Required action -
Copy exactly the lines that run from the top of the listing to the line containing "nose: (53, 198)", both ends included, and omit the pictures.

Working data -
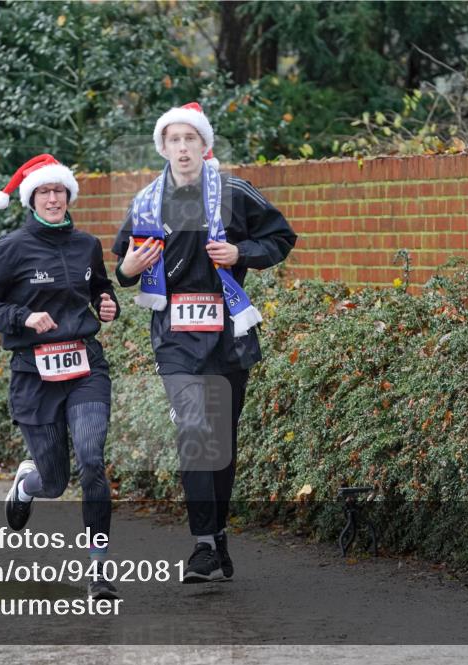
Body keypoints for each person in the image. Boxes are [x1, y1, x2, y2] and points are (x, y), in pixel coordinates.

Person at [113, 102, 297, 583]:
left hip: (228, 334)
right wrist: (127, 271)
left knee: (221, 441)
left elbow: (281, 238)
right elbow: (122, 265)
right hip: (175, 338)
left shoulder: (234, 192)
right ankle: (202, 544)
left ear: (203, 145)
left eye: (189, 139)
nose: (182, 148)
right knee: (194, 432)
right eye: (173, 140)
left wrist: (242, 252)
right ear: (164, 147)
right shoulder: (147, 201)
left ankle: (216, 539)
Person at [0, 154, 121, 600]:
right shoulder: (10, 248)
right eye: (45, 192)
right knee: (54, 483)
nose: (53, 198)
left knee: (92, 460)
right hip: (34, 375)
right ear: (32, 198)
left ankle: (99, 572)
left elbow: (99, 287)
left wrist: (108, 302)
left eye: (60, 191)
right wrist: (23, 317)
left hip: (85, 367)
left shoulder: (87, 244)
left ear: (69, 196)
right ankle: (28, 482)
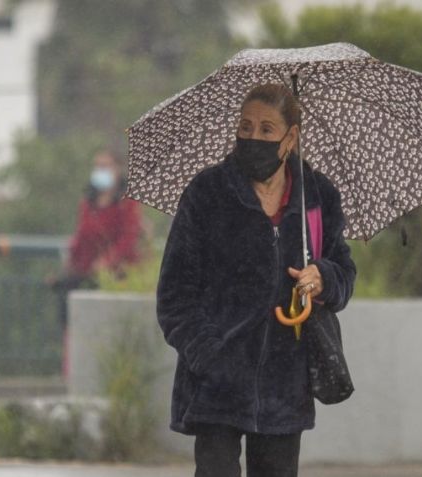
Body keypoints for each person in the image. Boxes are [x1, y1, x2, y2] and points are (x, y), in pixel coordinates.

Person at [156, 84, 357, 477]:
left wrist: (324, 277)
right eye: (245, 127)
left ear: (291, 138)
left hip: (286, 386)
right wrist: (211, 356)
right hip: (216, 385)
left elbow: (344, 273)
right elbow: (174, 297)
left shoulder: (317, 197)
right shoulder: (207, 193)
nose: (253, 137)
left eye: (267, 130)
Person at [50, 149, 142, 328]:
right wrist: (69, 264)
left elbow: (129, 238)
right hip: (87, 273)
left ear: (117, 170)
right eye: (97, 167)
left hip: (117, 276)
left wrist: (107, 261)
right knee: (70, 312)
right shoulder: (88, 203)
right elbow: (81, 236)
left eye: (105, 167)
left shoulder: (127, 203)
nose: (100, 171)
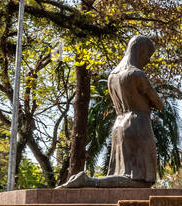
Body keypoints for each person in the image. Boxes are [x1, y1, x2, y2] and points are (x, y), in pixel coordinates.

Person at [61, 35, 164, 188]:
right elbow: (158, 103)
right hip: (138, 123)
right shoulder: (136, 74)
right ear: (140, 51)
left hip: (119, 125)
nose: (148, 60)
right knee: (139, 181)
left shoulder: (112, 76)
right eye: (148, 55)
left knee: (123, 174)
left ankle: (88, 181)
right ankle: (89, 181)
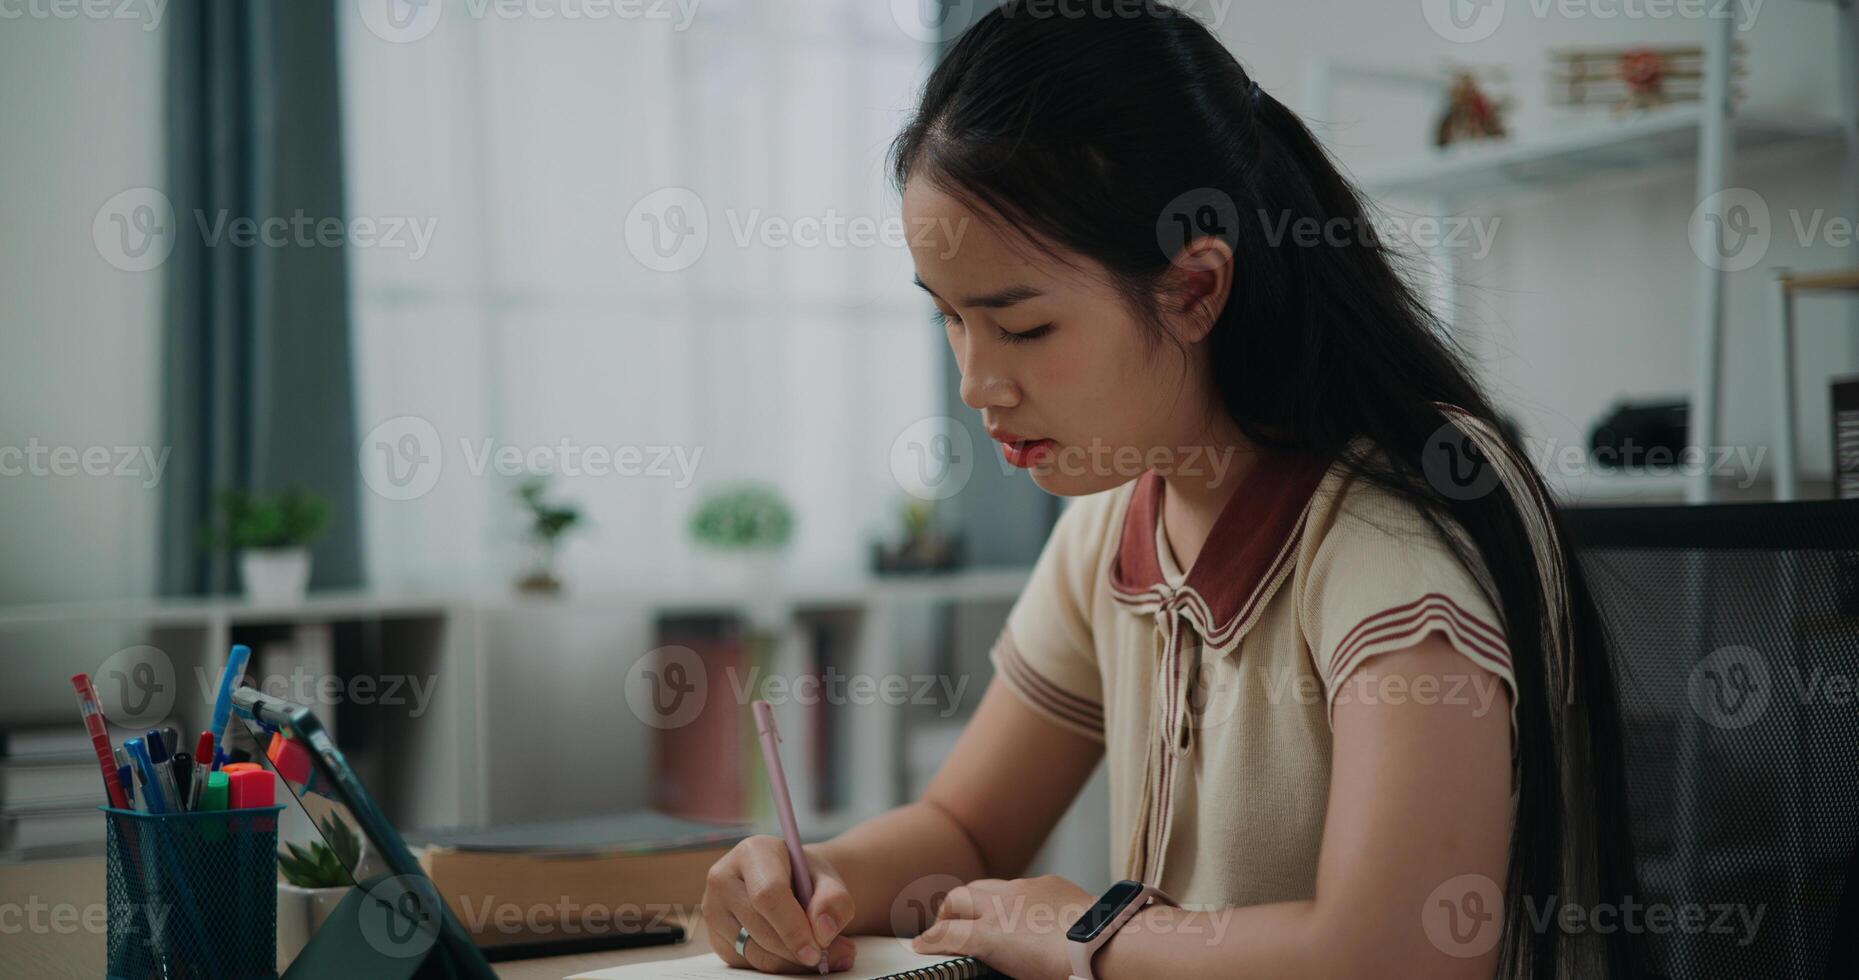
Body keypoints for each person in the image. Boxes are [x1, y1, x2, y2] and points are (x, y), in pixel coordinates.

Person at [701, 4, 1642, 978]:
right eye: (949, 321)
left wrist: (1087, 935)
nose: (976, 384)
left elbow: (1396, 953)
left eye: (1020, 329)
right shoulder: (1114, 516)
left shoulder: (1388, 535)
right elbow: (967, 831)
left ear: (1193, 289)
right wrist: (816, 879)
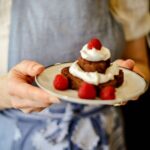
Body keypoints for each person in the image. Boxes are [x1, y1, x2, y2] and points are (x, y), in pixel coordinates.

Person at [0, 0, 149, 150]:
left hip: (103, 133)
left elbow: (139, 60)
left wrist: (131, 80)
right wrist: (6, 93)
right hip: (21, 136)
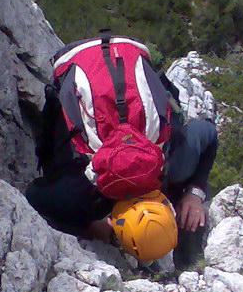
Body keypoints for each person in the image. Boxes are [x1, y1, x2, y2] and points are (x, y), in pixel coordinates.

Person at [26, 41, 217, 268]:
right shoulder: (79, 198)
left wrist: (195, 192)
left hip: (125, 51)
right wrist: (89, 224)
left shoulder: (176, 165)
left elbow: (207, 132)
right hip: (80, 59)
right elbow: (34, 194)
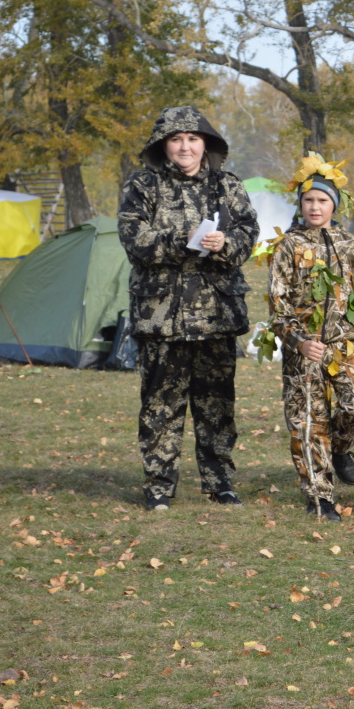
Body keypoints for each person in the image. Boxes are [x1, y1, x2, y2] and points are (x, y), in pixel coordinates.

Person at [118, 106, 260, 511]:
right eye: (176, 139)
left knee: (217, 405)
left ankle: (220, 481)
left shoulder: (227, 186)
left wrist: (225, 244)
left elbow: (248, 231)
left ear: (206, 144)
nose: (185, 146)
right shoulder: (143, 186)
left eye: (193, 139)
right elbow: (134, 238)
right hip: (163, 315)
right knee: (161, 405)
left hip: (215, 314)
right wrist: (184, 238)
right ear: (163, 144)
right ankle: (159, 485)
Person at [267, 156, 354, 520]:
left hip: (344, 346)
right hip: (306, 351)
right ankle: (320, 498)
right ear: (301, 204)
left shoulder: (349, 244)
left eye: (323, 200)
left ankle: (339, 450)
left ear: (334, 205)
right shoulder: (288, 247)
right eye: (309, 200)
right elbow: (278, 309)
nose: (315, 206)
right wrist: (299, 342)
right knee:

Result of the exercise -
Body keypoints for each person in the image. Boxes are [x1, y1, x2, y2] and points are (x, y), in pixel coordinates.

Person at [113, 102, 297, 583]:
left hip: (228, 334)
right wrist: (127, 271)
left knee: (221, 441)
left elbow: (281, 238)
right elbow: (122, 265)
right hip: (175, 338)
left shoulder: (234, 192)
right ankle: (202, 544)
left ear: (203, 145)
left eye: (189, 139)
nose: (182, 148)
right knee: (194, 432)
right eye: (173, 140)
left wrist: (242, 252)
right ear: (164, 147)
right shoulder: (147, 201)
left ankle: (216, 539)
Person at [0, 154, 121, 600]:
right shoulder: (10, 248)
right eye: (45, 192)
right knee: (54, 483)
nose: (53, 198)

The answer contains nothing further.